While gardening is one activity that invites rodents, it is not the primary concern. Rough said construction is the number one reason why the rodent population is now scattered all over, especially in Willoughby. “They are taking out a lot of forestry and greenery.
Rats are now looking for new places to nest, and [construction] is the number one reason,” Rough commented.
To learn more about this sudden uptick, Langley Advance Times reached out to Fraser Health.
Although Fraser Health does not track the rat population, they do record the number of complaints.
Data shared by the public health authority revealed a 533-per-cent increase in the number of rodent-related complaints “inspected” in Langley. Fraser Health looked into only three complaints between Jan. 1 and Dec. 31, 2021, but in 2022 they had 19.
Langley recorded the highest percentage increase amongst the 14 communities included in the data, noted Inderjeet Gill, manager of environmental health services for Fraser Health.
“These are estimated results, and may not be 100-per-cent accurate because the system hasn’t yet been updated with the data and there may still be some complaints that people are dealing with,” Gill said.
Even though the numbers for Langley are already higher, Rough feels there might be more to look into. He feels many businesses, especially restaurants, do not report rodent issues in their facilities to avoid negative attention.
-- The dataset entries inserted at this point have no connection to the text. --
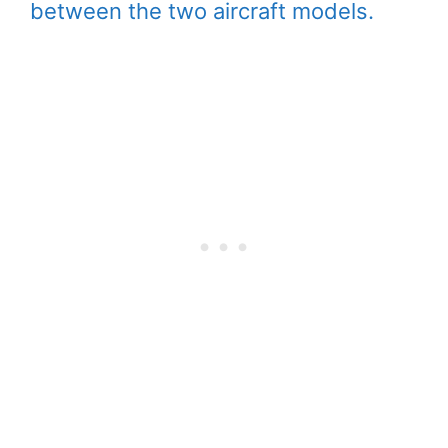
between the two aircraft models.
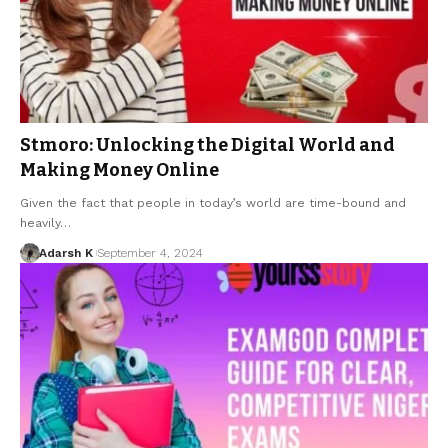
Stmoro: Unlocking the Digital World and
Making Money Online
Given the fact that people in today’s world are time-bound and
heavily…
Adarsh K
September 4, 2024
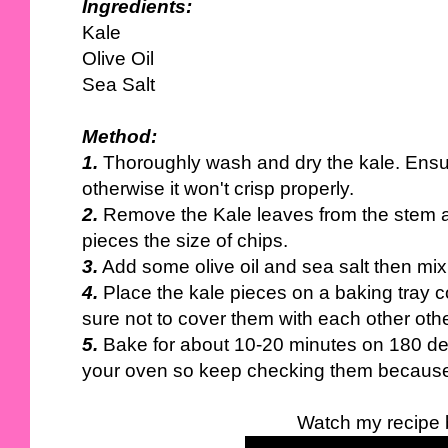
Ingredients:
Kale
Olive Oil
Sea Salt
Method:
1.
Thoroughly wash and dry the kale. Ensure
otherwise it won't crisp properly.
2.
Remove the Kale leaves from the stem a
pieces the size of chips.
3.
Add some olive oil and sea salt then mix 
4.
Place the kale pieces on a baking tray 
sure not to cover them with each other othe
5.
Bake for about 10-20 minutes on 180 de
your oven so keep checking them because t
Watch my recipe 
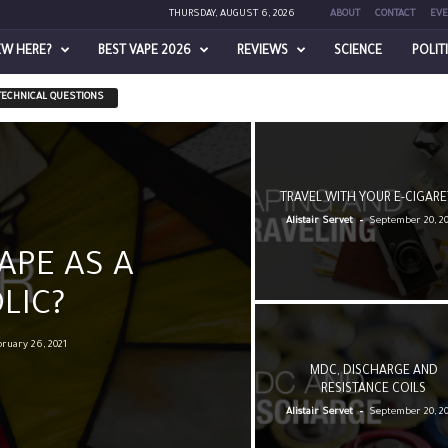
THURSDAY, AUGUST 6, 2026
ABOUT
CONTACT
EVE
EW HERE?
BEST VAPE 2026
REVIEWS
SCIENCE
POLIT
TECHNICAL QUESTIONS
TRAVEL WITH YOUR E-CIGARE
-
Alistair Servet
September 20, 2
APE AS A
LIC?
ruary 26, 2021
MDC, DISCHARGE AND
RESISTANCE COILS
-
Alistair Servet
September 20, 2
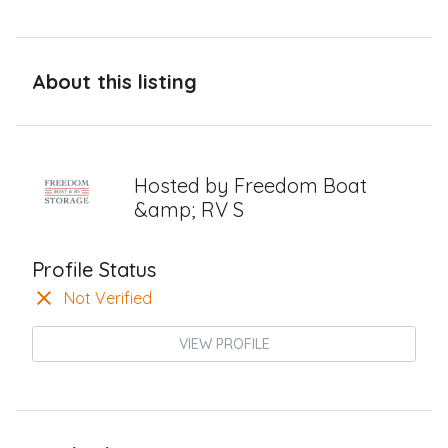
About this listing
Hosted by
Freedom Boat
&amp; RV S
Profile Status
Not Verified
VIEW PROFILE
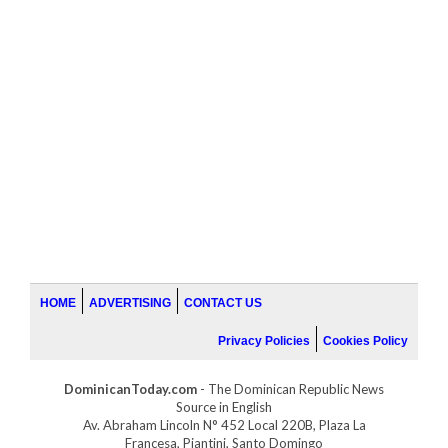
HOME
ADVERTISING
CONTACT US
Privacy Policies
Cookies Policy
DominicanToday.com
- The Dominican Republic News
Source in English
Av. Abraham Lincoln N° 452 Local 220B, Plaza La
Francesa, Piantini, Santo Domingo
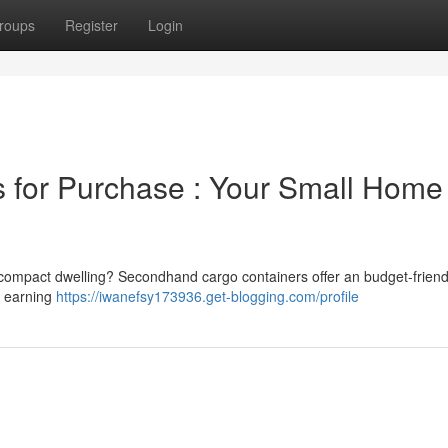
roups
Register
Login
for Purchase : Your Small Home
 compact dwelling? Secondhand cargo containers offer an budget-friend
y earning
https://iwanefsy173936.get-blogging.com/profile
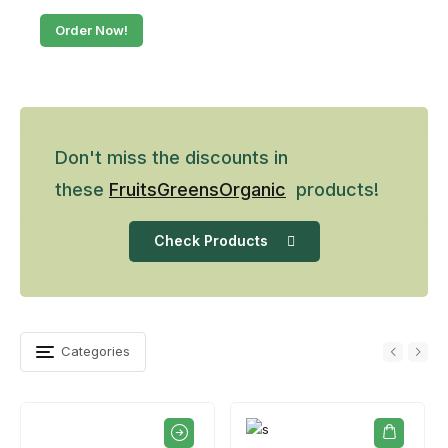
Order Now!
Don't miss the discounts in
these
Fruits
Greens
Organic
products!
Check Products
Categories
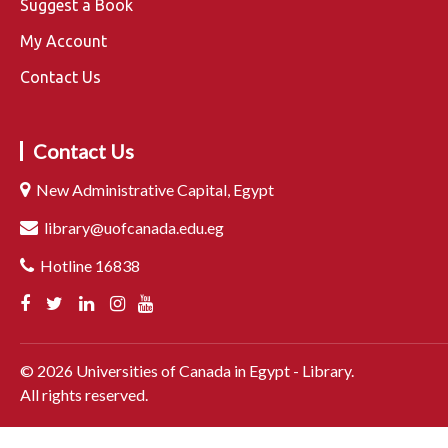
Suggest a Book
My Account
Contact Us
Contact Us
New Administrative Capital, Egypt
library@uofcanada.edu.eg
Hotline 16838
©
2026
Universities of Canada in Egypt - Library.
All rights reserved.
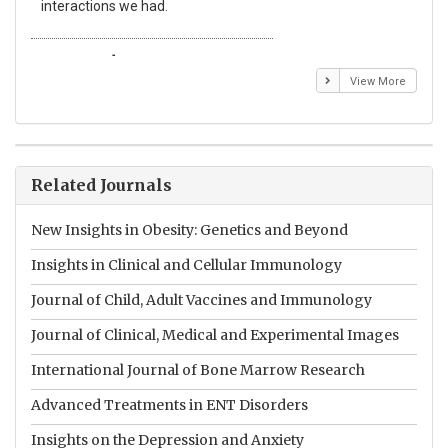
interactions we had.
wit
Emmanuel BUSATO
El
View More
Related Journals
New Insights in Obesity: Genetics and Beyond
Insights in Clinical and Cellular Immunology
Journal of Child, Adult Vaccines and Immunology
Journal of Clinical, Medical and Experimental Images
International Journal of Bone Marrow Research
Advanced Treatments in ENT Disorders
Insights on the Depression and Anxiety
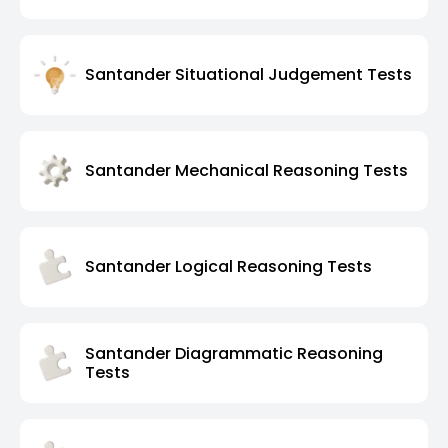
Santander Situational Judgement Tests
Santander Mechanical Reasoning Tests
Santander Logical Reasoning Tests
Santander Diagrammatic Reasoning
Tests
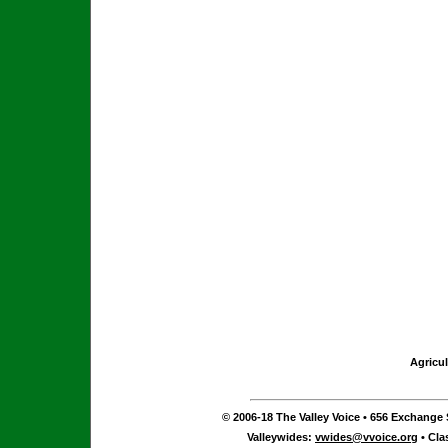
Agricul
© 2006-18 The Valley Voice • 656 Exchange S
Valleywides:
vwides@vvoice.org
• Cla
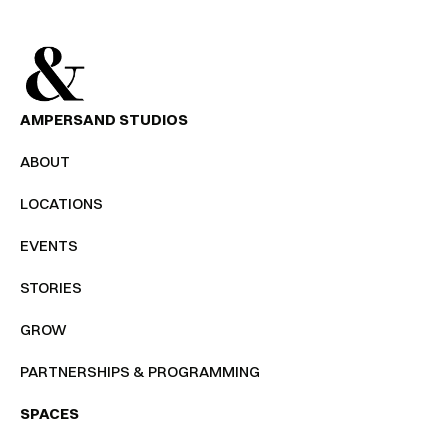
AMPERSAND STUDIOS
ABOUT
LOCATIONS
EVENTS
STORIES
GROW
PARTNERSHIPS & PROGRAMMING
SPACES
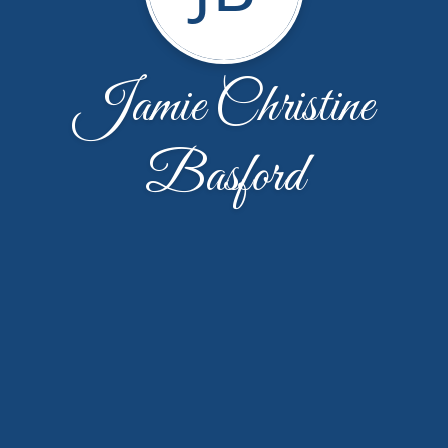
Jamie Christine
Basford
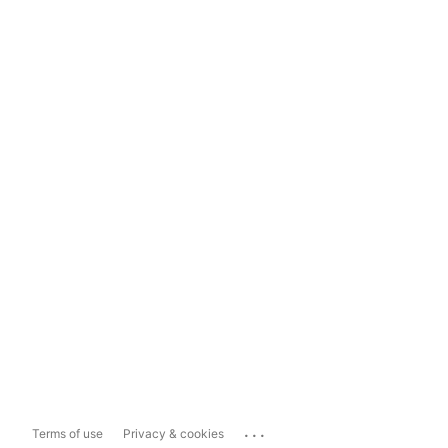
...
Terms of use
Privacy & cookies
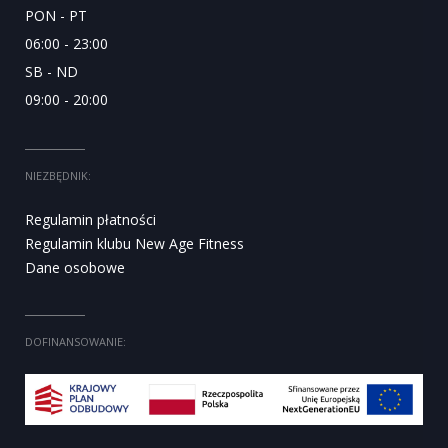
PON - PT
06:00 - 23:00
SB - ND
09:00 - 20:00
NIEZBĘDNIK:
Regulamin płatności
Regulamin klubu New Age Fitness
Dane osobowe
DOFINANSOWANIE:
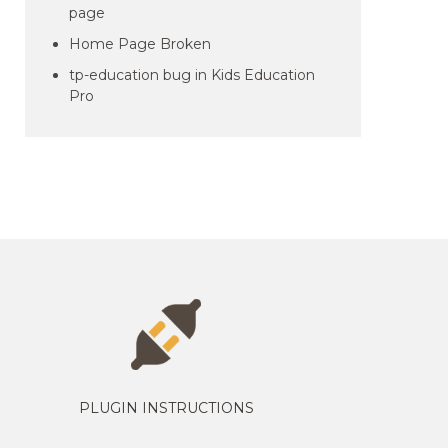
page
Home Page Broken
tp-education bug in Kids Education
Pro
PLUGIN INSTRUCTIONS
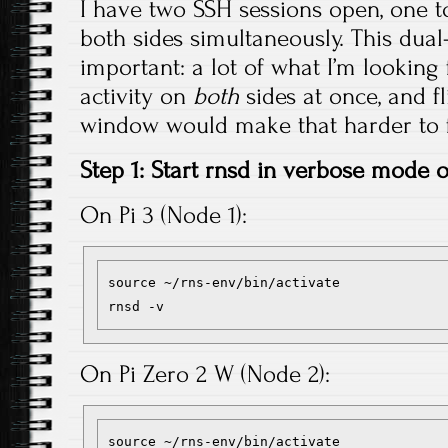
I have two SSH sessions open, one to
both sides simultaneously. This dua
important: a lot of what I’m looking f
activity on
both
sides at once, and f
window would make that harder to f
Step 1: Start rnsd in verbose mode
On Pi 3 (Node 1):
source ~/rns-env/bin/activate

On Pi Zero 2 W (Node 2):
source ~/rns-env/bin/activate
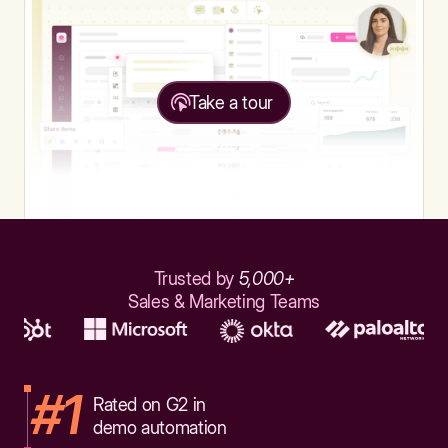
Take a tour
Trusted by
5,000+
Sales & Marketing Teams
#1
Rated on G2 in
demo automation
“[Fraser Health] will receive more calls when customers complain to them,” said Rough.
Gill, too, acknowledged that complaints by residents do help Fraser Health with inspections. “We do get complaints that generate inspections right away,” he added.
The Advance Times also reached out to Teri James, City councillor and Downtown Langley Business Association (DLBA) executive director for feedback on the issue. James, however, shared that no local businesses have reached out to the association with any issues relating to rats and rodents.
The City of Langley said it only received three calls last year regarding rodents. Vrstovsek, who is yet to find a permanent solution to get rid of rodents at his home, finds himself feeling helpless.
If the issue is because of construction, then that’s through no fault of his own.
“But I don’t want to let [the issue] go for too long, because I am worried not just for me, but for my mom who lives upstairs and also because [rats are] in the walls… they could chew on the wires,” he said.
“I am just hoping that this gets some attention and that a lot of people who are feeling hesitant or maybe a little ashamed come out and admit that there is this problem going on, Vrstovsek said.
“Because I think it is a big enough problem that warrants some sort of action or at least some attention or perhaps a plan,” he concluded.